[[ Supplied material, beginning ]]

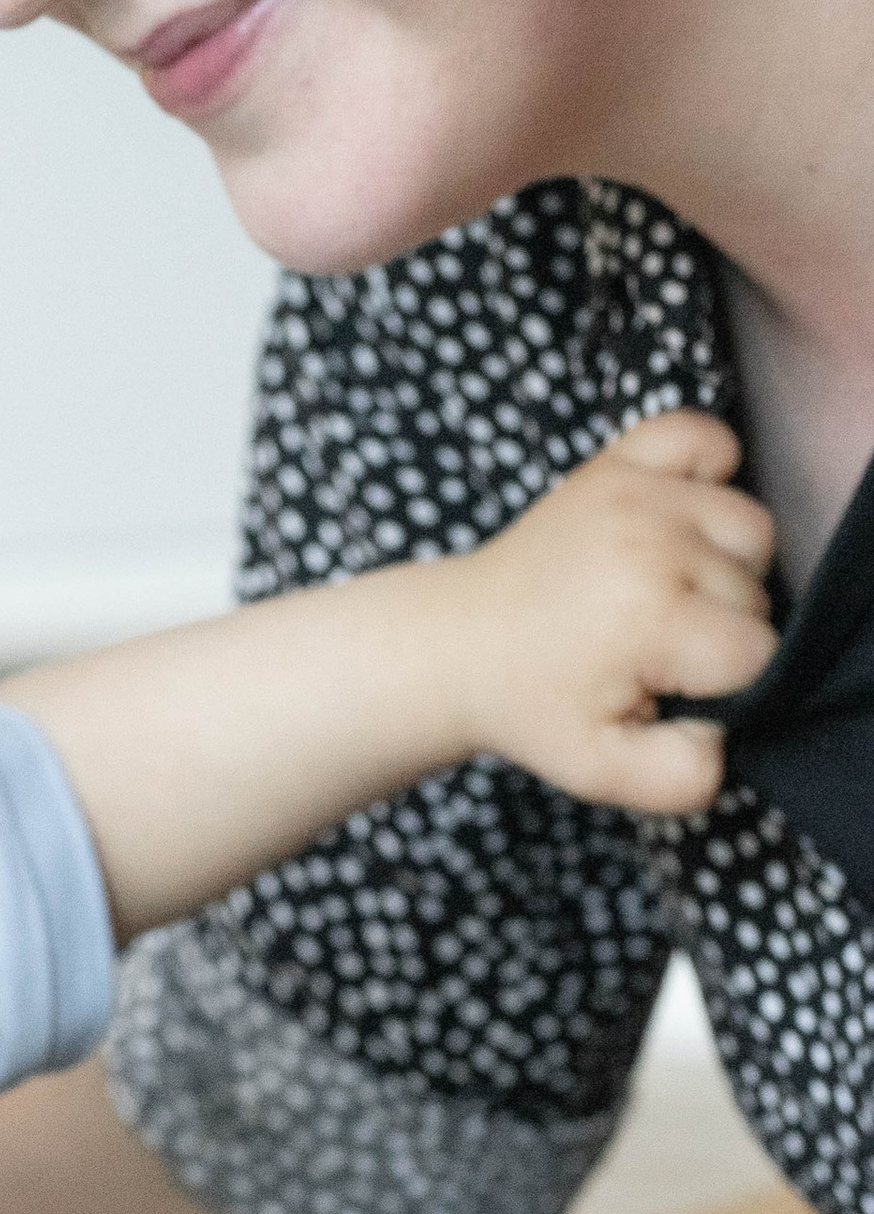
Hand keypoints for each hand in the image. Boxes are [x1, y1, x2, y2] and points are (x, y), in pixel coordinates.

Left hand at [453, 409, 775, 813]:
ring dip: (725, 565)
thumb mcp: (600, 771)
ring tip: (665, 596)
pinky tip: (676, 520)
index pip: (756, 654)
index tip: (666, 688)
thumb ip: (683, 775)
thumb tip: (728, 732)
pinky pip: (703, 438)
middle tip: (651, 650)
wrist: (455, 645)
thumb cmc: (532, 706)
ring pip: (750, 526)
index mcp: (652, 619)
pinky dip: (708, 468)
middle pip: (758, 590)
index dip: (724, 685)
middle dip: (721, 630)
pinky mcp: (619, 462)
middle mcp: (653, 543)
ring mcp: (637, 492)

[[ Supplied material, end ]]
[[ Supplied material, beginning ]]

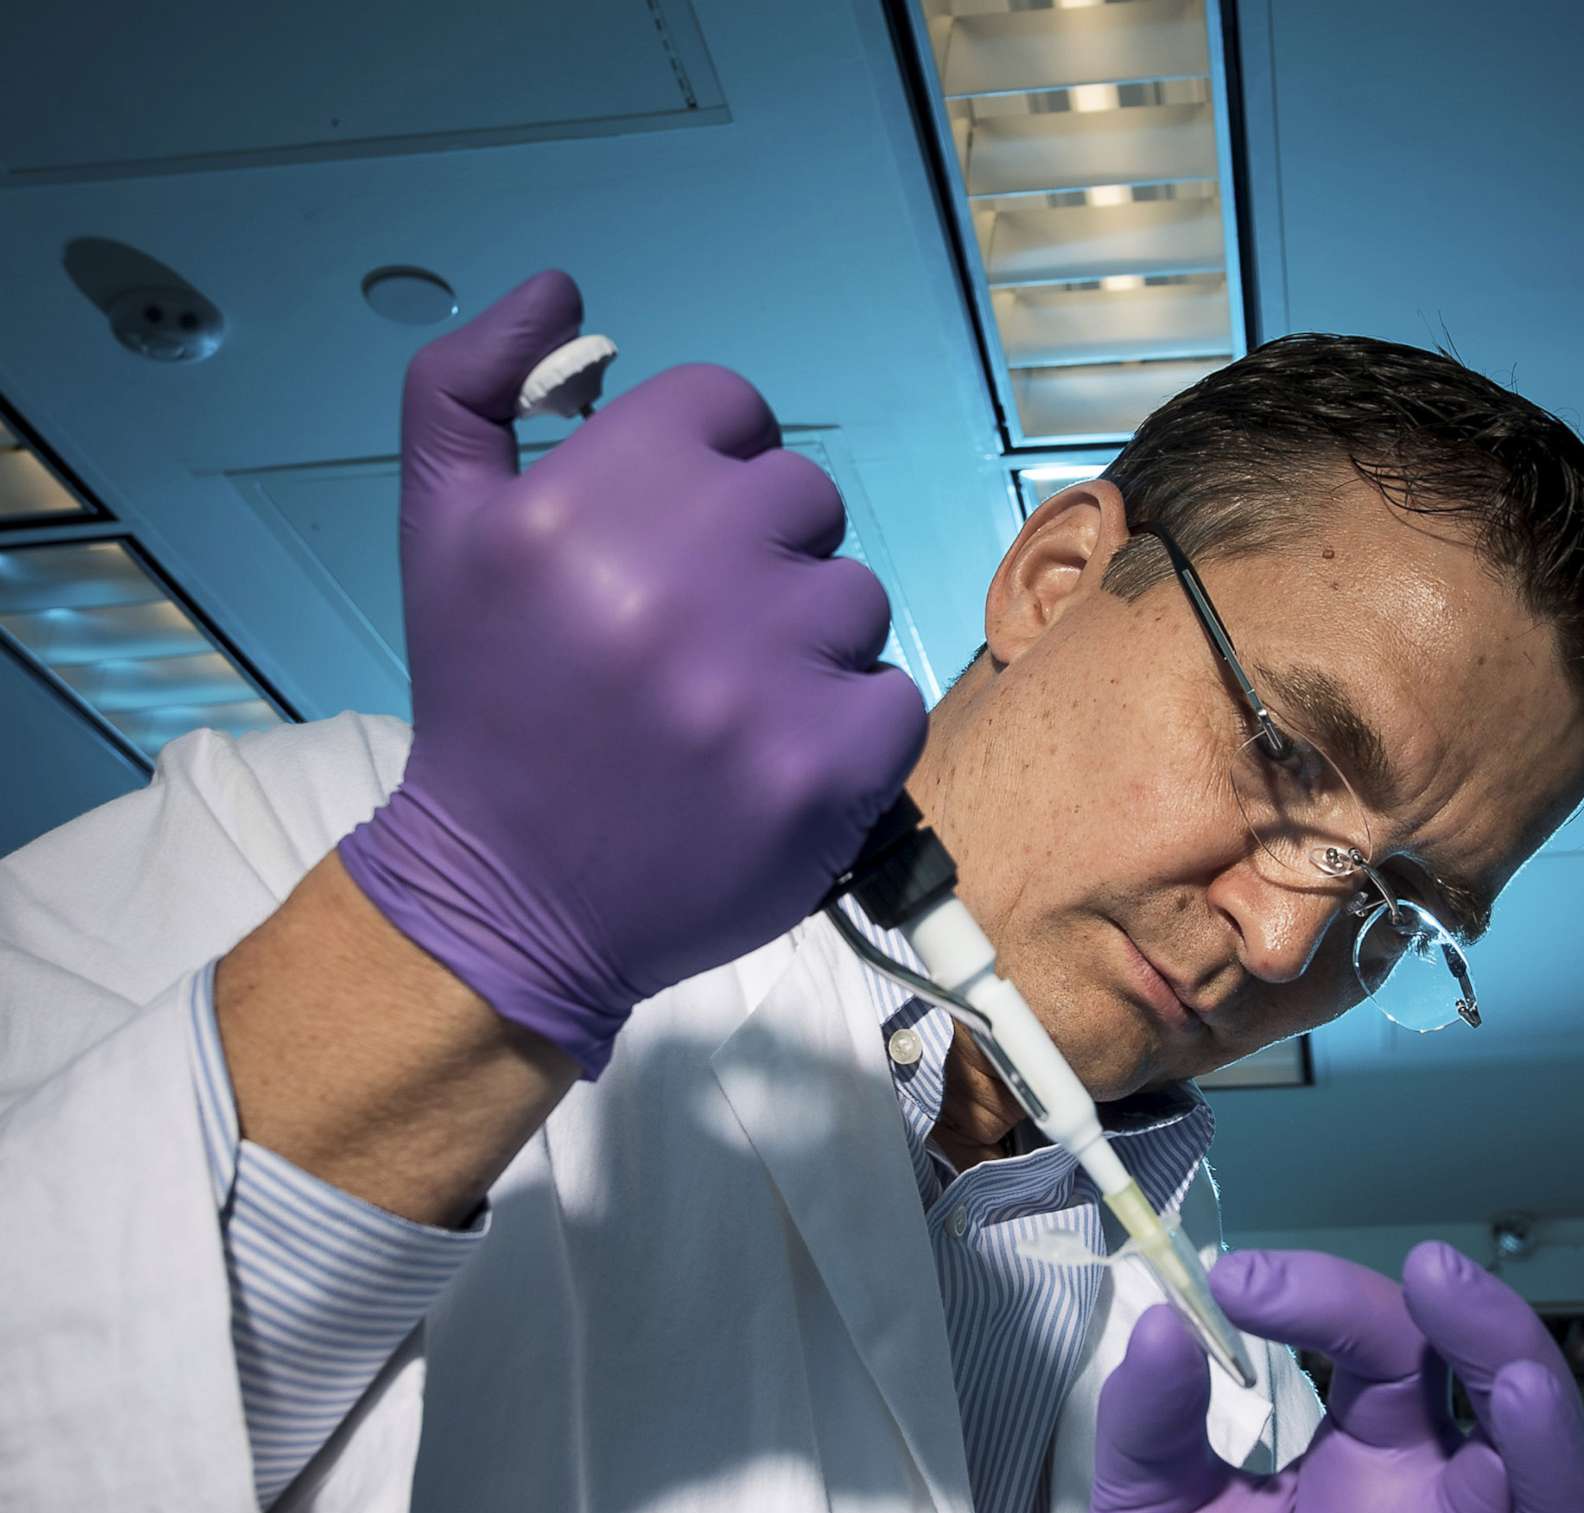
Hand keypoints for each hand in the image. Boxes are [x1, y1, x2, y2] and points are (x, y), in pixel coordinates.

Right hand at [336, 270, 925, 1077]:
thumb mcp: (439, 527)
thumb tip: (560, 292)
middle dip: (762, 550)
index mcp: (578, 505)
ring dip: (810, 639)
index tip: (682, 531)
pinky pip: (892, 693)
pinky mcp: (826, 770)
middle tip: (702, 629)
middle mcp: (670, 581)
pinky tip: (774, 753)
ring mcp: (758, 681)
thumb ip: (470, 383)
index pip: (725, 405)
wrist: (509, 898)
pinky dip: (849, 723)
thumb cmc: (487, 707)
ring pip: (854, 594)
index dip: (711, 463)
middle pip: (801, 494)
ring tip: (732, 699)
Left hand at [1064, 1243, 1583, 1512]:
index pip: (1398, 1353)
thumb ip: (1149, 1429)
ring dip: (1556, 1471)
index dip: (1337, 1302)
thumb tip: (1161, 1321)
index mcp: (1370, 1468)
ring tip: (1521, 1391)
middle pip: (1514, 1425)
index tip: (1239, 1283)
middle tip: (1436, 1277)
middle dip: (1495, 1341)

[[ Supplied material, end ]]

Problem statement:
Your answer should be the exact lines above from the one with "index dip: (711, 463)" through the one with "middle dip: (1495, 1341)", both included, and nothing besides.

Result of this task:
index dip: (711, 463)
middle pip: (801, 494)
ring tip: (732, 699)
Left hand at [1064, 1243, 1583, 1512]:
index pip: (1398, 1353)
thumb ip: (1149, 1429)
ring dip: (1556, 1471)
index dip: (1337, 1302)
thumb tip: (1161, 1321)
index mcp: (1370, 1468)
ring tip: (1521, 1391)
middle pip: (1514, 1425)
index tip: (1239, 1283)
middle tip: (1436, 1277)
middle dip: (1495, 1341)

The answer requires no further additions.